The Bi-Annual A-Political Forum: Advocacy for Nonprofits and the Community We Serve
In response to such threats, since 2018 St. Croix Foundation and our Consortium have been hosting A-Political Forums. Scheduled during election years here in the U.S. Virgin Islands, political aspirants are invited to listen to our Nonprofit Sectors’ Platform. When the Nonprofit Consortium hosted its first A-Political Forum, roughly 30 nonprofits came together, with each of the four sectors presenting their impact and challenging candidates to consider the civic sector’s platform as the voice of the voiceless and vulnerable in our community.

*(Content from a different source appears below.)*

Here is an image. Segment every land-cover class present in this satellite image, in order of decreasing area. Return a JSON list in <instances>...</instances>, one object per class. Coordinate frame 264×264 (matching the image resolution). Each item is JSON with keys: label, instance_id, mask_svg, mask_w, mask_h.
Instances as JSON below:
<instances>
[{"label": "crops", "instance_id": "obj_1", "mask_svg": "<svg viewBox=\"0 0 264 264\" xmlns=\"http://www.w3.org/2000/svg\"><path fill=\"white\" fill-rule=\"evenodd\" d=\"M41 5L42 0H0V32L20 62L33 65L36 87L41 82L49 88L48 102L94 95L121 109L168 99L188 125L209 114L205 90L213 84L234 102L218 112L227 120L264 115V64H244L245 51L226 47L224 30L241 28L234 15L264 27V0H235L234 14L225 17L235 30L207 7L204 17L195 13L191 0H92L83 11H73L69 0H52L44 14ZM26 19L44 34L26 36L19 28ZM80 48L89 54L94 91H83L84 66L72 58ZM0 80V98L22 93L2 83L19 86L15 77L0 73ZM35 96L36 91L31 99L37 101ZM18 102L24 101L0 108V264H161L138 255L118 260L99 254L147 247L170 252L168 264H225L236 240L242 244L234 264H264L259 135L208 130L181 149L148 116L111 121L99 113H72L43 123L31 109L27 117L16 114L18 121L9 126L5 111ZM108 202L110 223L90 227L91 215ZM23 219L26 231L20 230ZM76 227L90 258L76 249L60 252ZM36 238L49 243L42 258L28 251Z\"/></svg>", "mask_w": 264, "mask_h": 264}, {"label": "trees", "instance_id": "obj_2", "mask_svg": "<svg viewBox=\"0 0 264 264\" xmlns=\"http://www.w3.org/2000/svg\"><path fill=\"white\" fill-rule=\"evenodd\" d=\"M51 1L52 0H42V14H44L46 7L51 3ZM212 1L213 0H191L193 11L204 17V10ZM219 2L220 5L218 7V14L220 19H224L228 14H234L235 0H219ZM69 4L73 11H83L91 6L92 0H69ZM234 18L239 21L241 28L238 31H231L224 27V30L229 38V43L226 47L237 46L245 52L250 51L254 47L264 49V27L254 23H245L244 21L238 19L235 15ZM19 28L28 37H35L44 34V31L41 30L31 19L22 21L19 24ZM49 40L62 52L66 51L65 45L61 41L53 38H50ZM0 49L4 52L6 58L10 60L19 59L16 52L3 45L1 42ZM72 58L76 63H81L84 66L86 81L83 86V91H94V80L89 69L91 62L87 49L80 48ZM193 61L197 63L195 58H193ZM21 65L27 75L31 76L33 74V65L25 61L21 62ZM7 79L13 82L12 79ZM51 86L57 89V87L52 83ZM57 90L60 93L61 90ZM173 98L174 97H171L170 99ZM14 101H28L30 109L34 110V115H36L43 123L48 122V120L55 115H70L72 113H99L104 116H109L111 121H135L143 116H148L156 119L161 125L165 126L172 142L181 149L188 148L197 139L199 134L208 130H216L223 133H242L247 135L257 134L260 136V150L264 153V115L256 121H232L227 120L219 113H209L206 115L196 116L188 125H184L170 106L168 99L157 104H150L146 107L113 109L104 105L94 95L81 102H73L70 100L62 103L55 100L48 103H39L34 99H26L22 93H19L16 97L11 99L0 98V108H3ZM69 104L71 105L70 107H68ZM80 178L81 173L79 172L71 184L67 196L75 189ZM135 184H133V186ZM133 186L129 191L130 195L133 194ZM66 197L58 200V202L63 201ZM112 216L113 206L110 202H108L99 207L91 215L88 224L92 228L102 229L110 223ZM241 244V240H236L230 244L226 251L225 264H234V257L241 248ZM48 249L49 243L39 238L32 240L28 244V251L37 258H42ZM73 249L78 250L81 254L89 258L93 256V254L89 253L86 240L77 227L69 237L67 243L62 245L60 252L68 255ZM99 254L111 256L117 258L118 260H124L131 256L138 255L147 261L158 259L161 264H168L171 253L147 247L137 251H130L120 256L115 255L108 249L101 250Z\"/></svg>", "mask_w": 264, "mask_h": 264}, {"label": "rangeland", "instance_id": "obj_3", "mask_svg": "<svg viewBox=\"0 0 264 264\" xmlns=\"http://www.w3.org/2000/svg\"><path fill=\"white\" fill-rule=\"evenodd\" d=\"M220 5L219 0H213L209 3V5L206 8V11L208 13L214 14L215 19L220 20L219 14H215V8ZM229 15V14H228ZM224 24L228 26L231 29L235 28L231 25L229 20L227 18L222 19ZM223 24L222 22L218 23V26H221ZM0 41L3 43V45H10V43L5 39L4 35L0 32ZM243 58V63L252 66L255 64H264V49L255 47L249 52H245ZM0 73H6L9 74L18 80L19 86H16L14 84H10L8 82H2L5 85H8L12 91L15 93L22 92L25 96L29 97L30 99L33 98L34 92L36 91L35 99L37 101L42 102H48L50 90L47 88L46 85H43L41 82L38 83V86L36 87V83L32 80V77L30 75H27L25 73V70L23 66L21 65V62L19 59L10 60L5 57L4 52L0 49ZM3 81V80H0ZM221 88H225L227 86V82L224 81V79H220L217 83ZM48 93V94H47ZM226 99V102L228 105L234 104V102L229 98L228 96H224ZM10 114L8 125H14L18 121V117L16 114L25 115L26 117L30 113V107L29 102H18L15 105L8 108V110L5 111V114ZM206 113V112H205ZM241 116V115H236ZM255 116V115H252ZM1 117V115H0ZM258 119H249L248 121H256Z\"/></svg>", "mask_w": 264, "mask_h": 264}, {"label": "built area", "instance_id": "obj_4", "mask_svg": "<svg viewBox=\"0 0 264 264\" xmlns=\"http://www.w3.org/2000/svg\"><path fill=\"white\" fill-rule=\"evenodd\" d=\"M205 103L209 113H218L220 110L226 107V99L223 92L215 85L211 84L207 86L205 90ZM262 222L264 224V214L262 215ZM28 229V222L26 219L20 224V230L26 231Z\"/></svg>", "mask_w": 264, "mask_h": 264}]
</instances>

This year, St. Croix Foundation’s Nonprofit Consortium is hosting its Biannual A-Political Forum on September 28th at 7:00pm. Open to the public, the virtual town hall will feature sectors representing (1) Arts, Culture, and Crucian Heritage (2) Health and Human Services, (3) Education and Youth Development, and (4) the Natural and Built Environs. The Consortium will once again invite all candidates on the ballot to attend – not to speak but to listen to each sector present data on how nonprofits in the community are performing, how philanthropic funding is flowing, and what service gaps exist.

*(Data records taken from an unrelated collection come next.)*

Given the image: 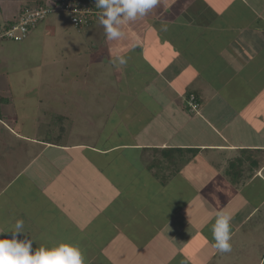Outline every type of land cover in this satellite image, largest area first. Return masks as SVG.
<instances>
[{
  "label": "crops",
  "instance_id": "crops-1",
  "mask_svg": "<svg viewBox=\"0 0 264 264\" xmlns=\"http://www.w3.org/2000/svg\"><path fill=\"white\" fill-rule=\"evenodd\" d=\"M23 1L0 0L4 22L38 3ZM94 2L102 15L80 38L108 82L92 88L105 112L74 141L20 136L0 119L32 147L20 166L2 143L0 239L22 219L33 252L71 243L84 264H264V0H159L144 16L118 14L113 38ZM221 212L227 253L213 246Z\"/></svg>",
  "mask_w": 264,
  "mask_h": 264
},
{
  "label": "rangeland",
  "instance_id": "rangeland-1",
  "mask_svg": "<svg viewBox=\"0 0 264 264\" xmlns=\"http://www.w3.org/2000/svg\"><path fill=\"white\" fill-rule=\"evenodd\" d=\"M91 1L95 3V0ZM24 3L25 1L22 4ZM16 8L15 5L13 9ZM2 23L4 21L0 14V28L3 27ZM41 24L53 26L58 31L57 34L53 37L45 36L41 33L42 29L37 28L20 42L0 39L1 113L3 112L4 115L3 120L11 121L10 127L14 129V134L18 133L20 136L34 134V137L38 139L47 138L54 142H58L56 141L58 138L74 141V131L82 132L87 128L92 129L94 123L92 121L91 124L90 119L96 115L102 116L105 112L99 111V114L95 105L92 104L95 103L92 102L95 98H93L92 88L108 82L97 79L96 69L99 67L92 60H97L98 54L83 52L90 45H84L81 38L86 34L85 41L92 40L90 27L82 30L74 29L67 16L61 13L49 15ZM65 41V44L73 41L69 43L71 53L68 55V50L64 53L68 61L59 59ZM83 62L86 63L83 64ZM109 96L113 97V94L109 93ZM11 111L13 115H9ZM6 124L9 123L6 122ZM70 125L73 127L67 128ZM104 128V126L101 127L102 132H106ZM12 135L0 125V152L2 143L8 146L11 142L14 143L15 155L25 156L23 159L15 158V161L16 159L19 161L18 165L22 166L28 156V150L30 153L32 147L24 140L17 141ZM28 197V195L24 196L22 207L30 214L32 199ZM60 200L64 203L63 199Z\"/></svg>",
  "mask_w": 264,
  "mask_h": 264
},
{
  "label": "clouds",
  "instance_id": "clouds-1",
  "mask_svg": "<svg viewBox=\"0 0 264 264\" xmlns=\"http://www.w3.org/2000/svg\"><path fill=\"white\" fill-rule=\"evenodd\" d=\"M158 3L159 0H98L97 6L106 8L104 16L107 18L102 23L106 27L109 38H113L121 35L113 27V21L120 23L117 20L118 14L124 13L127 18L135 19L137 14L140 16L146 15ZM123 63L124 60L122 59L121 64ZM231 219L232 217L226 213L217 214L213 228L215 240L213 246L221 253H227L232 250L230 243L232 238ZM22 225H24L22 219L16 220L11 230L12 238L0 239V264H84L81 250L78 246L71 243H60L53 248L41 246L33 252L32 240L22 241L18 239L19 234L22 233ZM4 234L5 232L0 230V236Z\"/></svg>",
  "mask_w": 264,
  "mask_h": 264
},
{
  "label": "built area",
  "instance_id": "built-area-1",
  "mask_svg": "<svg viewBox=\"0 0 264 264\" xmlns=\"http://www.w3.org/2000/svg\"><path fill=\"white\" fill-rule=\"evenodd\" d=\"M53 13L65 14L70 24L79 30L89 27L98 14L81 0H47L42 5L24 7L12 27L4 32V36L11 41L20 42ZM187 103L192 110L196 109L197 104L193 96L189 97Z\"/></svg>",
  "mask_w": 264,
  "mask_h": 264
},
{
  "label": "trees",
  "instance_id": "trees-1",
  "mask_svg": "<svg viewBox=\"0 0 264 264\" xmlns=\"http://www.w3.org/2000/svg\"><path fill=\"white\" fill-rule=\"evenodd\" d=\"M82 2H84L85 4H87L88 6H89V8H91L92 10H94L95 12H97L98 13V11L99 10H97V8H96V6H95V4L94 3H92V1L91 0H81ZM44 3V0H40L38 3H36L35 5H42ZM34 5V6H35ZM25 7H27V6H25ZM32 7V6H31ZM22 9H24V7L22 8ZM21 9V10H22ZM20 10V11H21ZM19 14V13H18ZM101 15L102 14H97L94 18H93V20L95 19V18H99V17H101ZM18 16V15H17ZM17 18V17H16ZM16 20V19H15ZM15 21H8V22H4V23H2V26L3 27H1L0 29H1V31H0V39H5V40H9V39H7L5 36H4V32L6 31V30H8L9 28H11L12 27V25H13V23H14ZM92 23H93V21L91 22V25H92ZM90 25V26H91ZM72 26V25H71ZM89 26V27H90ZM73 27V26H72ZM89 27H87V28H89ZM74 28V27H73ZM75 29V28H74ZM86 29V28H85ZM11 41V40H10ZM1 100V99H0ZM0 103H2V102H0ZM4 118V115H3V112L1 113V108H0V119H3Z\"/></svg>",
  "mask_w": 264,
  "mask_h": 264
}]
</instances>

Ultimately, the Nonprofit Consortium’s objective is to educate potential legislators on the voice and power of the civic sector and nonprofits’ role as accountability partners and catalysts of equitable development. As the Consortium confirms details on the Forum, we’ll be updating our website and Facebook page.
After nearly six years of collaboration and realizing objectives in every priority area – from organizational and sector-wide capacity building to new funding opportunities – the Nonprofit Consortium is demonstrating a new framework for disaster recovery that is profound. With growing appreciation for the ingenuity and courage intrinsic to our sector, the Consortium continues to amass people-power. Today, St. Croix Foundation is gearing up to deepen our support. We’re now designing a professional development summer series for our nonprofits and exploring subjects such as board governance, understanding federal funding, and the rules of advocacy for 501(c) organizations.
But, in as much as the Foundation is supporting the Consortium, this effort is also helping the Foundation reframe our narrative about this cadre of community warriors who are shepherding social transformation amid crises. Because here’s our reality: our civic partners not only represent a steadying force in our community, but they are also consistently filling critical service gaps while moving the needle forward on equity and social justice issues for the most vulnerable and underserved residents of the U.S. Virgin Islands.
Today, with our sincere appreciation to GlobalGiving, we can report that the Nonprofit Consortium is now poised for even greater social impact work. Thank you!